Greenland. Juan Fernandez is a refugee from Spain scraping an ever more insecure living in a slowly submerging south-east of England flooded both by global warming and the so-called beachrats, illegal immigrants lucky to escape the machine-gunners on the shores. He loses his crap job but his future is determined by a lucrative offer to copy him in a hazardous matter-replicating machine.

The Famous Cave Paintings on Isolus 9 depict a God fashioned, as all gods are, in the image of the locals. He is imprisoned and can only dream of escape. The narrator’s Uncle Clancy, a famous womaniser who has finally fallen in love, sees them, and is terrified.

Rat Island is a take on our reckless consumption of fossil fuels.

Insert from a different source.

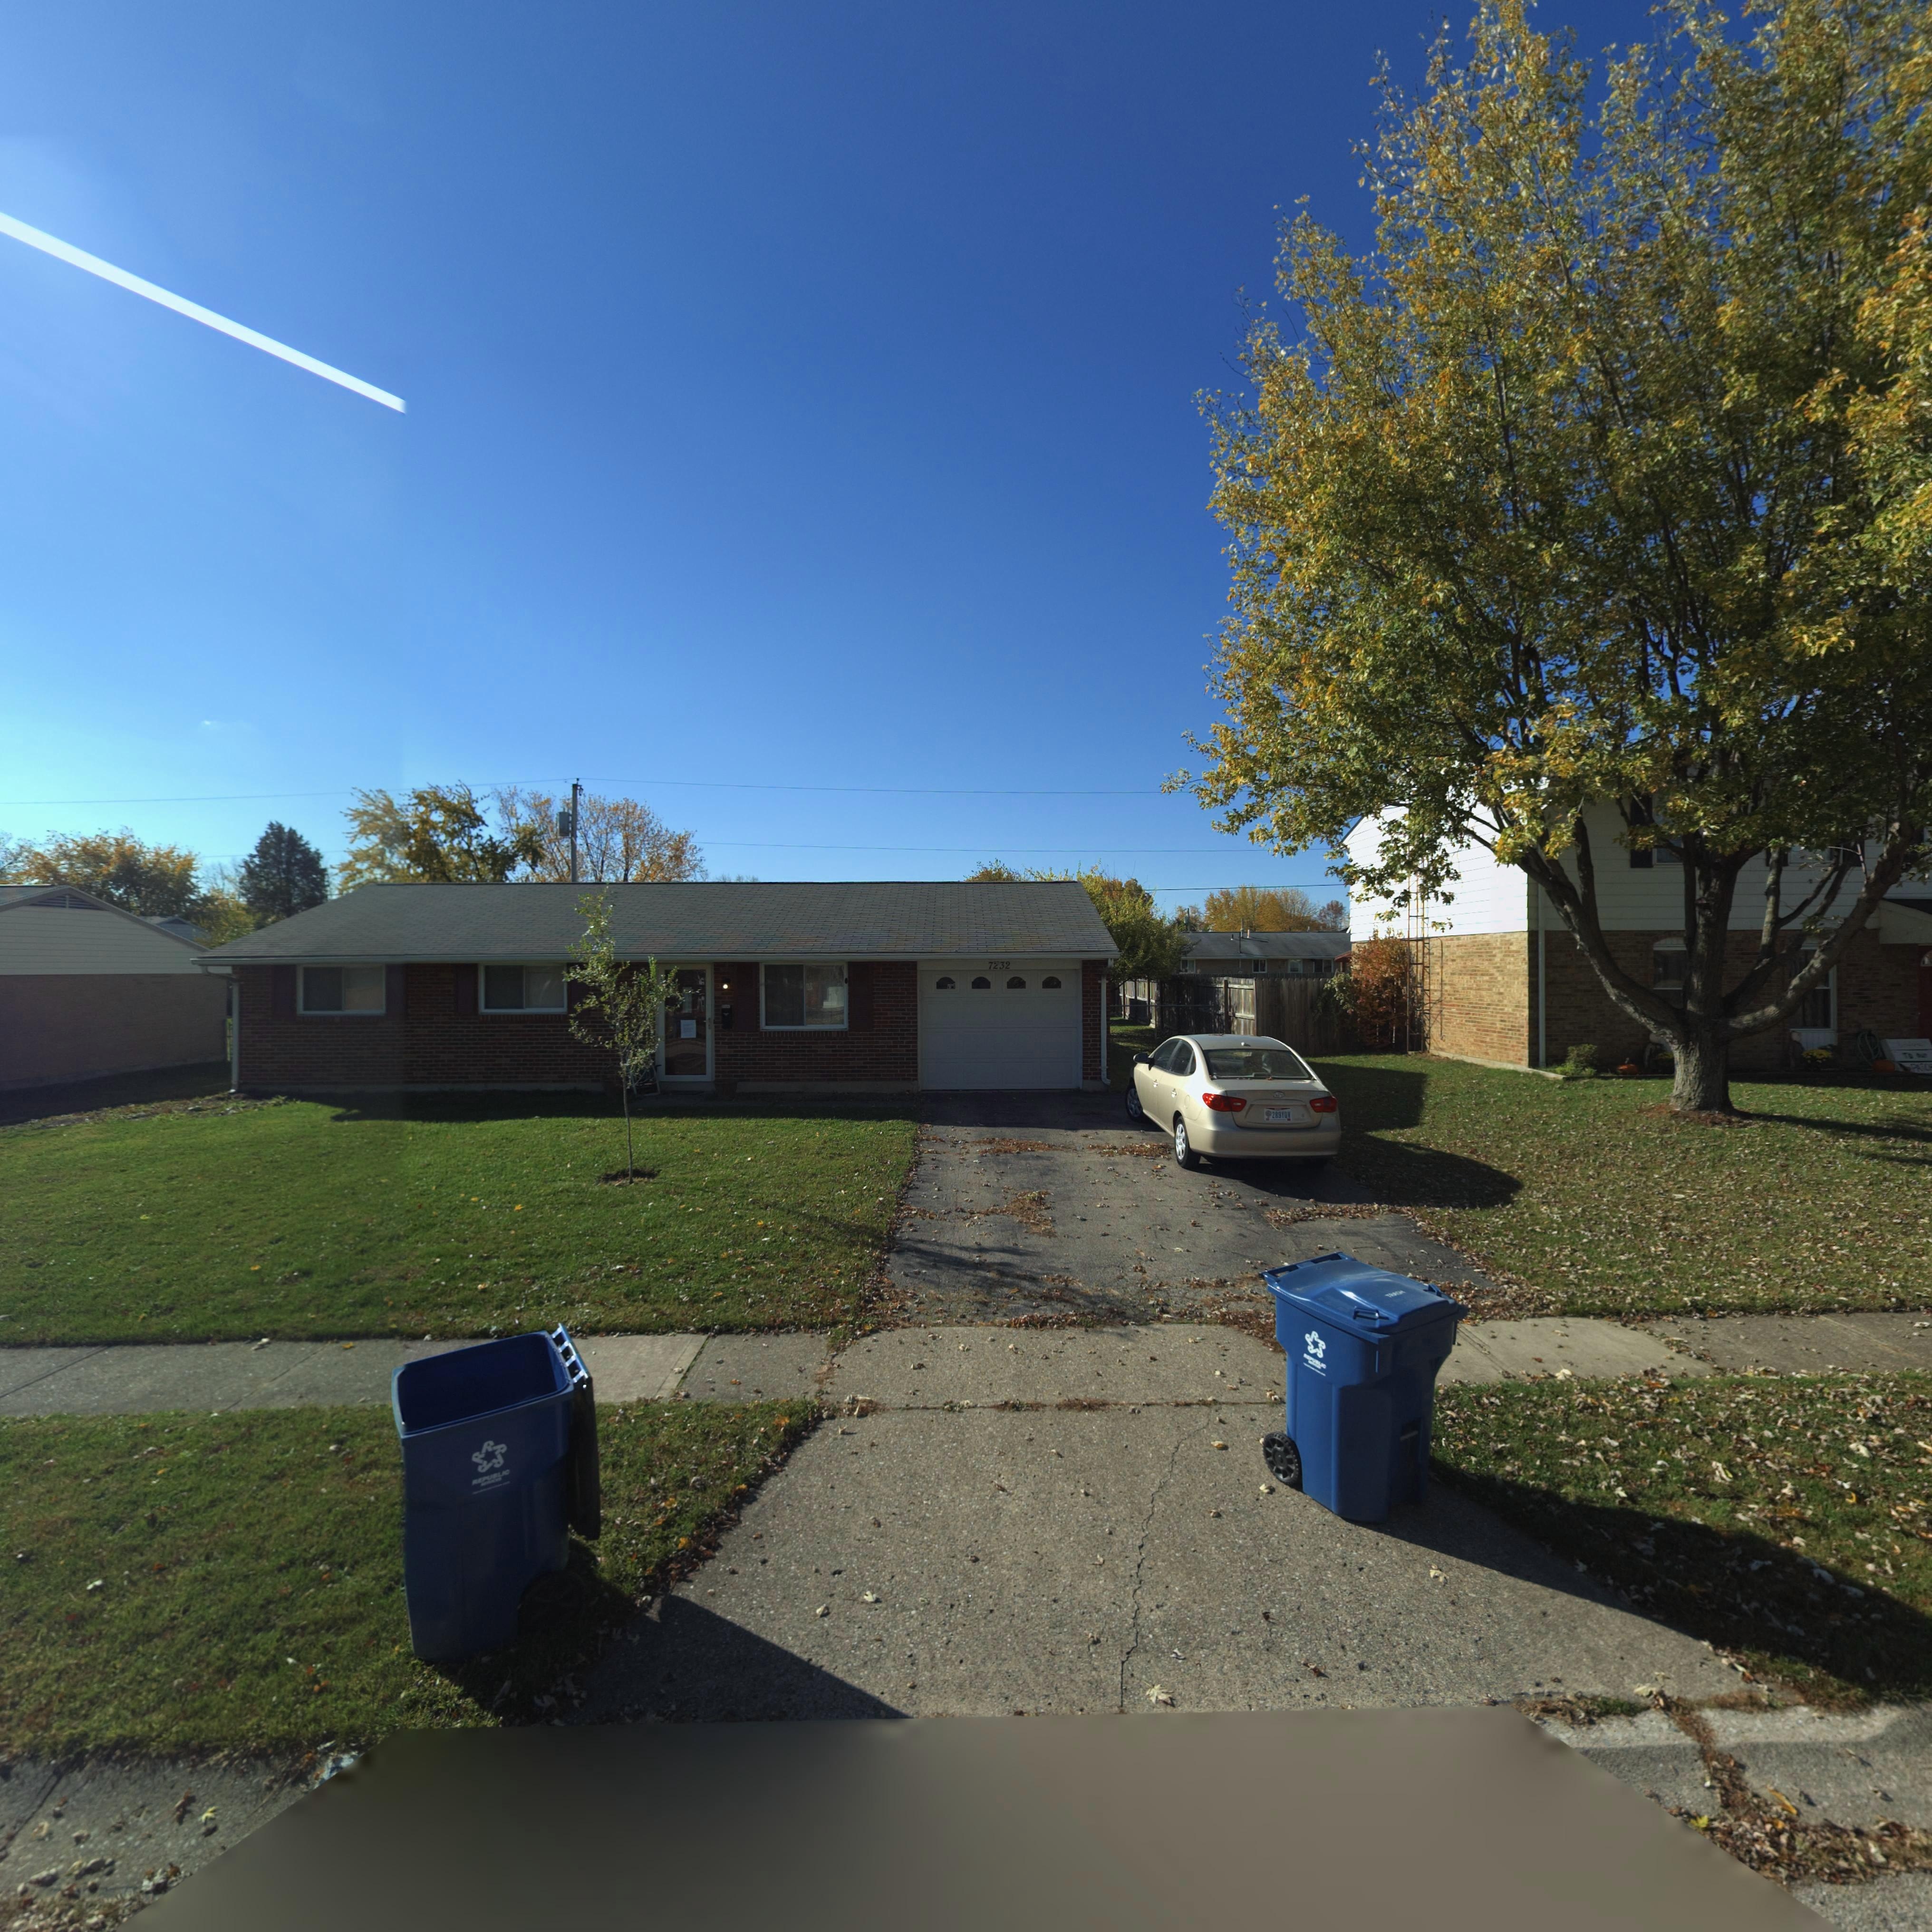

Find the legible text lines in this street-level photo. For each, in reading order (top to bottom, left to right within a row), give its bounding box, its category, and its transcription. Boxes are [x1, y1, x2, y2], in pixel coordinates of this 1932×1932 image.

A child whose civil servant father confides to him the inevitability of the consequent crash and likens us to introduced rats on an isolated island eventually eating all the seabirds’ eggs, finds his only consolation is the taking of photographs.

Day 29. Lutania again. Stephen Kohl is coming to the end of his tour of duty for the Agency and is frustrated and worried by the thought of the memories of 29 days he will lose when he undergoes Transmission back to civilisation.

England is occupied, taken over by Brythonic Celts expelled from Britain by the Romans into France, Iberia and the Americas. They have come back to the land they claim that God gave them. The scenario has implicit and explicit parallels to the Israeli/Palestinian conflict and, in common with that, isn’t resolved. Beckett’s framing device lets its story, Our Land, off that hook, though.

Jacob Stone is The Desiccated Man, transporting cargoes over the solitary spaceways, accumulating money till he can retire to a life of indulgence. But old habits die hard.

In Poppyfields, a brownfield site subject to a development delay, waif-like Tammy Pendant – who has taken slip, a drug which pierces the membranes between universes – materialises in front of bird-watching Angus Wendering. Angus is easily led.

The creator of a fabricated world called Esperine finally enters it. The copy of himself he installed there comes to confront him wearing The Peacock Cloak, a shimmering all powerful device he has used to rebel against Esperine’s tameness.

Some of these tales have an overly conversational tone, parts have a tendency to be told rather than unfold, info dumping can be intrusive and there are occasional disjunctions where story elements seem to clash but, in all of them, Beckett never loses sight of the humans he is writing about. Here we are in all our folly – and occasional glory.